Well, there is still that part where Corton decided to create Charles Pointe, named for his father-in-law, which was conceived in 1998 and formally introduced in 2000.
“I love West Virginia and I love to work here,” he said. “I felt other people – specifically, high-tech people – would also want to be here. I’d run into them, running or biking or hiking, coming from northern Virginia. So I was thinking of the kind of model that would bring people here who were used to it in the high-tech world that could complement the things that the congressman and the senators are doing.
“I’d think, ‘They need a great place to stay, with homes – high-tech homes. The same things they have in northern Virginia and California we need to do in West Virginia.’ Our model is the new economic model for the future.”
Charleston developer Brooks McCabe of McCabe-Henley and McCabe Land Co., and also a Democratic state senator who chairs the Senate’s economic development committee, called Charles Pointe “user friendly” and “the wave of the future.”
“I think Jamie is further along than anyone else in the state with a significant project of this kind, using the creative tools that he brought to the table,” McCabe said. “Everyone assumes that developers just fall off a log and you are successful, but the fact of the matter is, real estate development in West Virginia is extremely challenging and hard to do.

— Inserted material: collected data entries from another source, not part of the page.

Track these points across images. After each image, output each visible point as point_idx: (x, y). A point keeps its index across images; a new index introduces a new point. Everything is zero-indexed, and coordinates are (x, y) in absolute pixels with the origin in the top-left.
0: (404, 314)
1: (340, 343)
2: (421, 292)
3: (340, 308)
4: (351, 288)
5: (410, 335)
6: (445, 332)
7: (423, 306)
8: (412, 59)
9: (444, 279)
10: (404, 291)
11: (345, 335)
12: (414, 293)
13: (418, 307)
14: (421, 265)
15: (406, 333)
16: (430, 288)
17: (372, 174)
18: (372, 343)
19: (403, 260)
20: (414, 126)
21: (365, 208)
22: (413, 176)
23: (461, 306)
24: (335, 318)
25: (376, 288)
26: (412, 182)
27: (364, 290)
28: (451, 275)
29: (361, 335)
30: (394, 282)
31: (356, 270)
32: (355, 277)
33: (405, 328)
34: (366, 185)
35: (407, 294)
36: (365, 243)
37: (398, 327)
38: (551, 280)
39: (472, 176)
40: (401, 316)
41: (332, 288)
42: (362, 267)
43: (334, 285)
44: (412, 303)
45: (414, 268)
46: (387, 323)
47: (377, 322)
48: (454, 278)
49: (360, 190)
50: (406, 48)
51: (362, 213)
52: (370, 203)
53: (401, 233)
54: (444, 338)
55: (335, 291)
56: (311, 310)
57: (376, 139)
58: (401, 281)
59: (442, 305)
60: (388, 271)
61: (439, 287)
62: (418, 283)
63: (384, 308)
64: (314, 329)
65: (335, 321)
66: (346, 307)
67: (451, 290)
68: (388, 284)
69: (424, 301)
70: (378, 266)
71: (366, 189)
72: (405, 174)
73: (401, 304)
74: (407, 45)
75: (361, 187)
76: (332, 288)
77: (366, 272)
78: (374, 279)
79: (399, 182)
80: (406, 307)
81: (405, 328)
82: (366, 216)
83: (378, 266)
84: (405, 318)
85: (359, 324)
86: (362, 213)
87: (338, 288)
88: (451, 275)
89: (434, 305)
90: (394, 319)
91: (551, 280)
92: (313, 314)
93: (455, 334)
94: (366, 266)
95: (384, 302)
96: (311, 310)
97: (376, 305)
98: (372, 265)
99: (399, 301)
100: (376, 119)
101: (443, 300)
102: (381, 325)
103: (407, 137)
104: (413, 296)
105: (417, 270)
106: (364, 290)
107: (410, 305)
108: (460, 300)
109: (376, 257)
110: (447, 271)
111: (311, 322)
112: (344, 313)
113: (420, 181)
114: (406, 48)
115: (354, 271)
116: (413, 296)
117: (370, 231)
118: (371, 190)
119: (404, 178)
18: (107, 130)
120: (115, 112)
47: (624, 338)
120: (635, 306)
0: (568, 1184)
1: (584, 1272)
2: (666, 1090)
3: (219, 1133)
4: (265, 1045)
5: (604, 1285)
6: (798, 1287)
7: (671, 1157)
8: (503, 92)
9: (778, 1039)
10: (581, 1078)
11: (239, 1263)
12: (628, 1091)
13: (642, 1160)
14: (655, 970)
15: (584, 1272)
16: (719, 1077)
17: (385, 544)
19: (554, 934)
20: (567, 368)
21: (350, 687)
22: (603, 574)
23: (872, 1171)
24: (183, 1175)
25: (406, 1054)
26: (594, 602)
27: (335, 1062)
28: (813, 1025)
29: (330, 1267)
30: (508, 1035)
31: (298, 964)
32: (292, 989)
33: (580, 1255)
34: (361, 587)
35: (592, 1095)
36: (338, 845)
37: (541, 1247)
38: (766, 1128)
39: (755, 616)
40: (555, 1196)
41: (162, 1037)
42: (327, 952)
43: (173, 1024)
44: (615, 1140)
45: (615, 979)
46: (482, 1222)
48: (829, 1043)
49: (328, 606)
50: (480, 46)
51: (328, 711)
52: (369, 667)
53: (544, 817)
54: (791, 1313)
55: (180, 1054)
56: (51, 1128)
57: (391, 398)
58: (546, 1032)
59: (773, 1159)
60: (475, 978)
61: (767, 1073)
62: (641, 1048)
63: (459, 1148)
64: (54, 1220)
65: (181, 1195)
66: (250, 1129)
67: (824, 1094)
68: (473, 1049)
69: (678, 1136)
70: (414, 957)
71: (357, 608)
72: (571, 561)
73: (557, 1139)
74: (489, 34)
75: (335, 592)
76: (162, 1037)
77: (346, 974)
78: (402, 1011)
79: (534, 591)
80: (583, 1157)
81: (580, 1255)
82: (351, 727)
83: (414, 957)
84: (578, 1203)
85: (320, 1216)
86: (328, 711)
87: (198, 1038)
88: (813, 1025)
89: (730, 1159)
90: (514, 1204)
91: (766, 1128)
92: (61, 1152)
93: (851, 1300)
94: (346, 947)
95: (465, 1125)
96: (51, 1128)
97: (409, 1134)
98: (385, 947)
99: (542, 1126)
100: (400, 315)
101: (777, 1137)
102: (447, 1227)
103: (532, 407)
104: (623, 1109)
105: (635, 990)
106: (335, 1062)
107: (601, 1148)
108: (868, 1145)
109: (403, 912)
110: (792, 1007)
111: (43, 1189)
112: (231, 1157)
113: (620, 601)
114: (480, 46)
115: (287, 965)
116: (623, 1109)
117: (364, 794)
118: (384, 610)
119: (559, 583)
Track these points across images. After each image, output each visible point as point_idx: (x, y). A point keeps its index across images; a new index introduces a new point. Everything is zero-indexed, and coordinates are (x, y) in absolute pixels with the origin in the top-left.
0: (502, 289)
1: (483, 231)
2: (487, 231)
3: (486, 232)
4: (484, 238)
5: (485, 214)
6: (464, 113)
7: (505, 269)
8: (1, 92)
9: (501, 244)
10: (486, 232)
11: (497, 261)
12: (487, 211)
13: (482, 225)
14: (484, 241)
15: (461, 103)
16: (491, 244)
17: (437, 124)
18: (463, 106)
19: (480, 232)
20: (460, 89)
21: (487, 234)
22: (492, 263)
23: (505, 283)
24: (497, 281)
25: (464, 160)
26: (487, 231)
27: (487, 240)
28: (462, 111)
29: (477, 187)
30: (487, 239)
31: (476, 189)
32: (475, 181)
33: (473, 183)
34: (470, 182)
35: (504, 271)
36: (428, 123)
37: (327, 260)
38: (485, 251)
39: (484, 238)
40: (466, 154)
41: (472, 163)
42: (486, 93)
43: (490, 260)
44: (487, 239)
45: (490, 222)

“He has put together a high-quality, sustainable project, and for that, I take my hat off to him.”
Community, county and state government officials will be putting up a percentage of the funds in a public/private partnership.
“It takes a lot of disciplined planning when working on a project of this magnitude,” Corton said. “There are processes and procedures that must be adhered to when you are involved in public/private partnerships; it’s not just you running your own business. We’ve been fortunate, especially with the amount of infrastructure we have, to work with some great people at the local, state and federal level.”
Vince Cava, vice president of First Community Bank in Bridgeport, also appreciates Corton for the family values that Charles Pointe will help to preserve.
“I think what it will do for the community is give families a place where they can live and work and play and worship, and I think that makes the core family stronger,” Cava said. “Hopefully, we won’t have to see our kids and grandkids leave for those types of opportunities.
Corton agreed.
“There are people in West Virginia who want their kids to stay in West Virginia, and we’re creating a place where you can do that.”